The recipe is simple, no need for a mixer, just couple of bowls and a spatula is enough but there I have an important tip, once it’s baked, make sure to cool it to room temperature and then refrigerate it, because although it’s fully cooked, it’s also very soft, you can’t cut once it comes out of the oven. So, cooling to room temperature and refrigerating before cutting is important.
By the way, these brownies freeze beautifully, I froze a few pieces just to experiment and I was really impressed by how fresh they tasted.

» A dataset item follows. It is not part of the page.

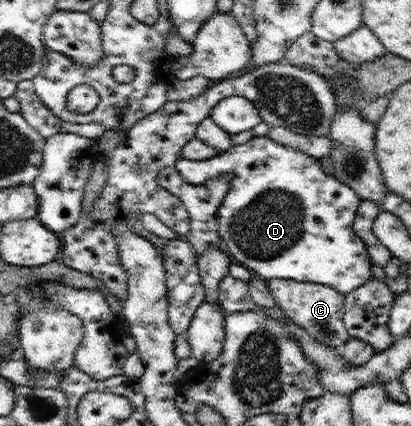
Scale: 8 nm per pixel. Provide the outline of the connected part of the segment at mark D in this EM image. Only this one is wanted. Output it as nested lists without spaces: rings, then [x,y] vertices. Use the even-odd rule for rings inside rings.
[[[252,136],[248,142],[232,145],[226,152],[212,158],[190,160],[180,157],[175,167],[191,184],[206,183],[207,180],[218,180],[224,174],[232,174],[217,214],[220,238],[231,258],[235,258],[254,276],[267,281],[280,278],[324,284],[343,295],[355,291],[373,278],[368,248],[353,229],[361,199],[334,175],[326,174],[319,159],[302,150],[282,146],[269,136]]]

Adapted from: Barefoot Contessa Parties
- 10 tbsp unsalted butter
- 10 oz. dark chocolate (I used 70%)
- 2 ounces unsweetened chocolate
- 2 extra-large eggs
- ½ tablespoons instant coffee granules
- 1 tsp pure vanilla extract
- 3/4 cup sugar (I used 2/3 cup)
- 1/3 cup all-purpose flour plus 1 tbsp to toss the chocolate and walnuts
- 1 tsp baking powder
- Pinch of salt
- 1 cup chopped walnuts
- 4 oz. chocolate, chopped (or chocolate chips)
Butter and flour an 8×8 baking dish, set aside, preheat the oven to 350F.
Melt the butter, chocolate and unsweetened chocolate, let it cool to room temperature. In a large bowl mix the eggs, the instant coffee, vanilla and sugar (do not incorporate air into it), pour the melted chocolate and butter into the egg mixture and stir to combine, add the flour, baking powder and salt.
In a small bowl toss the walnuts and chocolate with a tablespoon of flour and add to the brownie batter, pour it into the prepared baking pan, smooth the top with a spatula and bake until it’s set and a skewer inserted in the middle comes out clean.
Let it cool to room temperature and refrigerate for a few hours or overnight, remove from the fridge, let it stand at room temperature for half an hour or so and cut into squares.